Solo la oración nos permite la eficacia que el Evangelio pide de nosotros.

¿Cuáles te gustaría que fueran los frutos de estos proyectos que estás desarrollando?

Por un lado, el canal de YouTube es eminentemente divulgativo, y me gustaría que tuviera un impacto, sobre todo, en los jóvenes. Es decir, que los jóvenes llegaran a conocer más profundamente, más íntimamente el amor de Jesús. Y la razonabilidad de ese amor y de su propia existencia. Después, el libro quiere ser una herramienta que pretende ayudar en los procesos de discernimiento, especialmente, de las personas que se consideran a sí mismas “contemplativas” o que dan gran importancia a la vida de oración. Específicamente, a los institutos de vida consagrada (monjas, monjes, conventos…) y cualquier casa de formación. Pero también para cualquier otra persona que quiera tomarse en serio su contemplación. Me gustaría que el impacto del libro afectara, sobre todo, a la vida de las personas. Que aprendan a valerse de los beneficios que internet nos ofrece, sin dejarse perjudicar por sus potenciales peligros, que sí los tiene.

¿Qué le dirías a un joven que se decide a compartir su fe a través de las redes, inspirado por tu contenido?

Yo le diría que cuenta con todo mi apoyo. Somos muy poquitos para los que deberíamos ser, en realidad. Además, le recomendaría dos cosas: primero, que lleve una vida de profunda oración, porque sólo la oración nos permite la eficacia que el Evangelio pide de nosotros, escondida y espiritual, y no sólo de los números (es lo que nos permite permanecer en la vocación misionera); y, en segundo lugar, que se forme bien. No podemos estar de cualquier manera. ¡Hay que conocer el medio, hay que conocer el ambiente! Hay que aprender cómo llegar sin hacer más daño que beneficio. A veces, pasa por diversos motivos. Así que, teniendo en cuenta que se puede hacer más daño que beneficio en la red, conviene formarse bien y tener una profunda vida espiritual.

Ahora que la Iglesia está siendo especialmente atacada por los medios de comunicación, ¿cómo ser testimonio en medio de la vida cotidiana, también digital?

Es importante, en medio de esta tesitura, evitar la polarización en la medida de lo posible, que es lo que internet quiere conseguir de nosotros; es decir, que nos radicalicemos cada vez más en una postura extremista, ¡eso es lo que internet quiere de nosotros! Y sería un fracaso absoluto y rotundo que nosotros cayéramos en eso. Por tanto, importante: evitar la radicalización. E intentar evitar, en la medida de lo posible también, las rencillas ineficaces, que son muy tentadoras, muy atrayentes, pero no sirven para el fin al que el Señor nos llama, que es la construcción de la propia Iglesia. Más bien, sirven para construcción de nuestros propios egos personales y eso, desde luego, no ayuda.

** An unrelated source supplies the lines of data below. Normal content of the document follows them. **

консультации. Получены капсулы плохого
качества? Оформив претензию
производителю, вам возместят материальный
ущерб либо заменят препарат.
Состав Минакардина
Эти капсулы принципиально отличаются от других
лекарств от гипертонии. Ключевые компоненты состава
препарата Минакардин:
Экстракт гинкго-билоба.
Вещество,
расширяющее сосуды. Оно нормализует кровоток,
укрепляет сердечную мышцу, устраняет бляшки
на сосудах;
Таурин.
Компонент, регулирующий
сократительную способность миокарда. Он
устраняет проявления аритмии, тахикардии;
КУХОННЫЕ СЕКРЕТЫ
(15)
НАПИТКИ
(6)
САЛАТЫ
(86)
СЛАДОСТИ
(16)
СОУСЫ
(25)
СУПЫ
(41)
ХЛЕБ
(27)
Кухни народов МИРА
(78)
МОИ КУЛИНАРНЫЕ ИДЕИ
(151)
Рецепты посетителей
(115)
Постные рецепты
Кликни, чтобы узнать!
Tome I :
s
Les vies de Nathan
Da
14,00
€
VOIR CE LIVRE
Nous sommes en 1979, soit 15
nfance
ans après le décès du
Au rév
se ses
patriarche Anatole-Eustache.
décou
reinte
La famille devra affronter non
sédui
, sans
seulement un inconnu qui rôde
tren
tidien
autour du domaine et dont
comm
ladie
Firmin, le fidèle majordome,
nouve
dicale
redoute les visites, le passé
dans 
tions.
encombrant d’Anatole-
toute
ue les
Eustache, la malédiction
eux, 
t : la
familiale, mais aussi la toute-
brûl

Es posible que estemos pasando por un cierto invierno. Pero después del invierno, siempre llega la primavera.

En tu canal, has hablado de la Iglesia en diversas ocasiones. Actualmente, atravesamos como Iglesia un proceso sinodal activo que implica “caminar juntos”, escuchando al Espíritu Santo. ¿Dónde crees que reside la clave de este proceso?

No sé si lo que se me ocurre es, a lo mejor, un poquito crítico. Diría que el camino sinodal va a triunfar si realmente es honesto. Porque, generalmente, lo que suele pasar es que favorecemos mucho la libertad, la participación, la pluralidad… salvo cuando esa pluralidad se opone a nuestras propias consideraciones y, ¡eso no puede ser! Eso sería absurdo. Es lo que a veces pasa: “Aquí hay pluralidad y libertad hasta que alguien piensa distinto que yo”. Eso, en el fondo, es engañarnos a nosotros mismos.

Creo que si el camino sinodal se convierte verdaderamente en un espacio de libertad y de pluralidad, tenemos posibilidades de que esto salga adelante y renueve la vida de la Iglesia. Pero, si es la “pluralidad de los que piensan como yo”, entonces creo que nada vamos a conseguir.

Finalmente, ¿qué mensaje de esperanza nos trasladarías desde tu experiencia?

Yo creo que hay que desalentarse por las potenciales carencias que veamos en la Iglesia. Es posible que estemos pasando por un cierto invierno vocacional, teológico o eclesial. Pero después del invierno siempre llega la primavera. Cuanto más frío sea el invierno, húmedo y desagradable, con más fuerza va a brotar la belleza de la primavera. Estoy seguro de que ya falta menos para que llegue. Estoy convencido. Va a haber un resurgir en la Iglesia.